= Army Training Schools =

Formation sign of the Army Training Schools

The German Army Training Schools (Schulen des Heeres) are the training establishments of the German Army, alongside the Army Training Centres (Zentren des Heeres).

== Command ==
The training schools are subordinated to the Army Office. The commander of all training schools is the Deputy Head of the Army Office. Most of the German Army training schools are responsible for the continuation training of a specific arm of service. The commander of each school is usually also the General of the Artillery, General of the Infantry, General of the Armoured Corps, etc. This appointment, despite the name, may be filled by a colonel (Oberst); most however are filled by an officer holding the rank of brigadier general (Brigadegeneral).

Since 2008 the Commander of Army Training Schools has been Brigadegeneral Heinrich Fischer who is based in the Army Office at Cologne.
....
### DIRECTIONS
Retype the passage on the German Army Training Schools word for word, starting at "Formation sign of" and ending at "(Zentren des Heeres).".
....
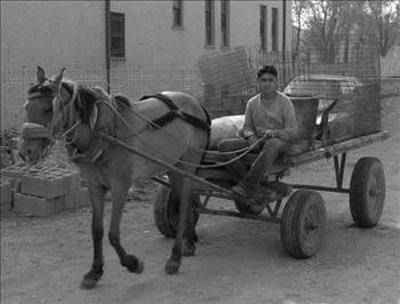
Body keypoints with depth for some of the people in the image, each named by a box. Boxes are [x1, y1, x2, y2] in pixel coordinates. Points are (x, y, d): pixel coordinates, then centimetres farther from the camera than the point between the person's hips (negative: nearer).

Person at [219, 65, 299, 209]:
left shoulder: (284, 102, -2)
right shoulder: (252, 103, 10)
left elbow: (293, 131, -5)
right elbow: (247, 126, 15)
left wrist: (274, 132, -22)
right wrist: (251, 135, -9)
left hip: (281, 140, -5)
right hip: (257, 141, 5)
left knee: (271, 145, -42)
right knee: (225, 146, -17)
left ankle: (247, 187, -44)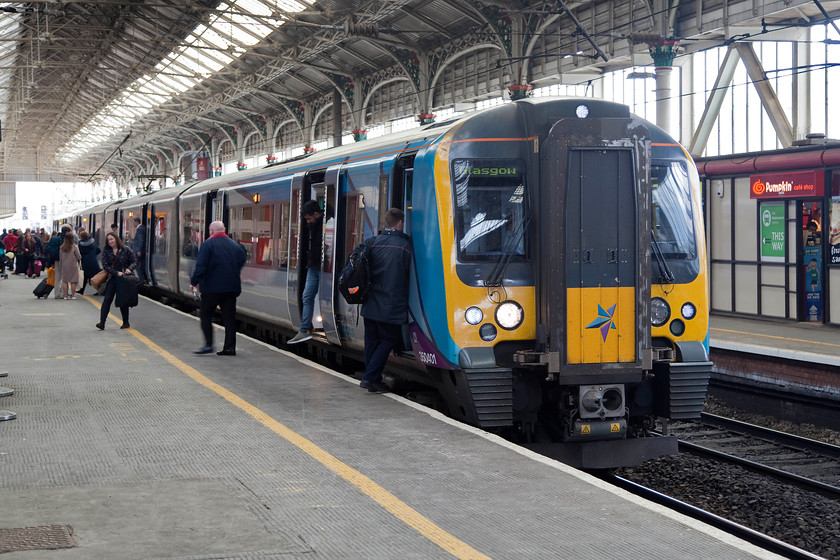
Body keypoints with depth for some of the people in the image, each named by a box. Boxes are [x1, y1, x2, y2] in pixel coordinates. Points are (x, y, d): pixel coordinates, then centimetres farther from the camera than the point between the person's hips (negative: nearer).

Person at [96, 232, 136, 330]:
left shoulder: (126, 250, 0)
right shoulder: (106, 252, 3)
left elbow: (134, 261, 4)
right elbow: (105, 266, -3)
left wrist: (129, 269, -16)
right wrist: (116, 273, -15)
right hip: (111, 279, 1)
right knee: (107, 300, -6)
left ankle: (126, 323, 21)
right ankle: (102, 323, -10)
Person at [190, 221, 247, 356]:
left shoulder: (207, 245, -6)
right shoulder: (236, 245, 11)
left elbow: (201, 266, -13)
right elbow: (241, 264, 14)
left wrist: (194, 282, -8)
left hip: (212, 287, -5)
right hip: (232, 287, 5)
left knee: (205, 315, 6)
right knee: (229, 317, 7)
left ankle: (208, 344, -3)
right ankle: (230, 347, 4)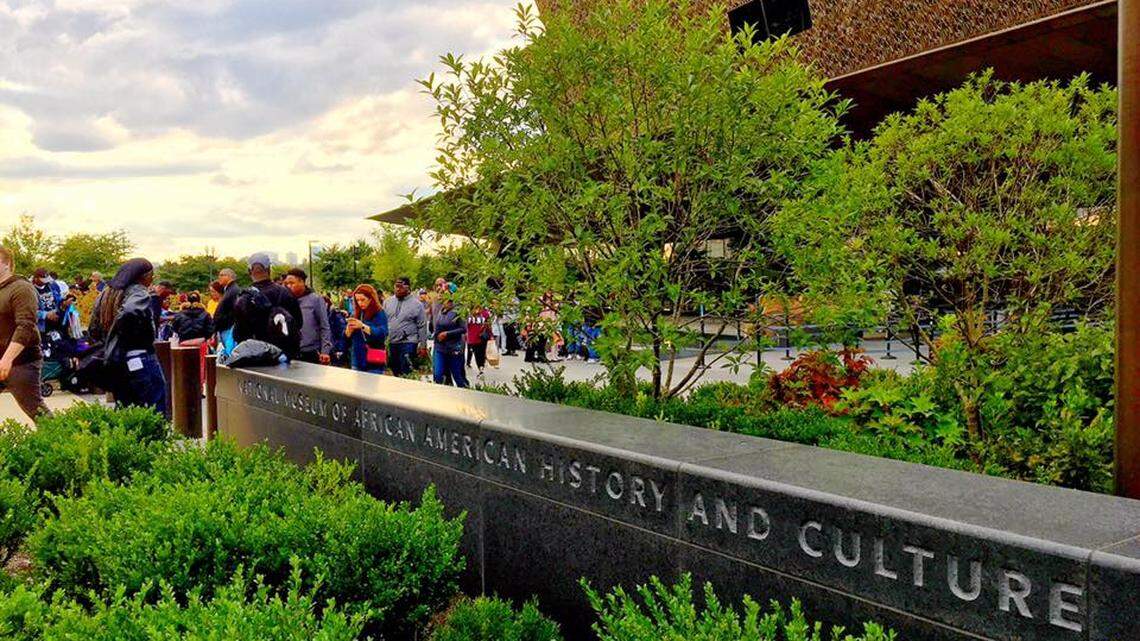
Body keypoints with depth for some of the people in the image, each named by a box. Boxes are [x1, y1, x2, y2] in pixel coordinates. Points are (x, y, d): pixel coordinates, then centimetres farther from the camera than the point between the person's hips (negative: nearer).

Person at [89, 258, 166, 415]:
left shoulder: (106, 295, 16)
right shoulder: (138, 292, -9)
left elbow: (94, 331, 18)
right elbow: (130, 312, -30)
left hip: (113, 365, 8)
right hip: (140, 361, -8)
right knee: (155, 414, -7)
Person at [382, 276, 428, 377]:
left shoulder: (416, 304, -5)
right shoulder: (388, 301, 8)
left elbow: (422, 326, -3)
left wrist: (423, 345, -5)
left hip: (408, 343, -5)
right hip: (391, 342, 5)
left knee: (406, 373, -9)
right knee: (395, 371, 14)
....
### ANSWER SPACE
Formation sign of the Army Training Schools

The German Army Training Schools (Schulen des Heeres) are the training establishments of the German Army, alongside the Army Training Centres (Zentren des Heeres).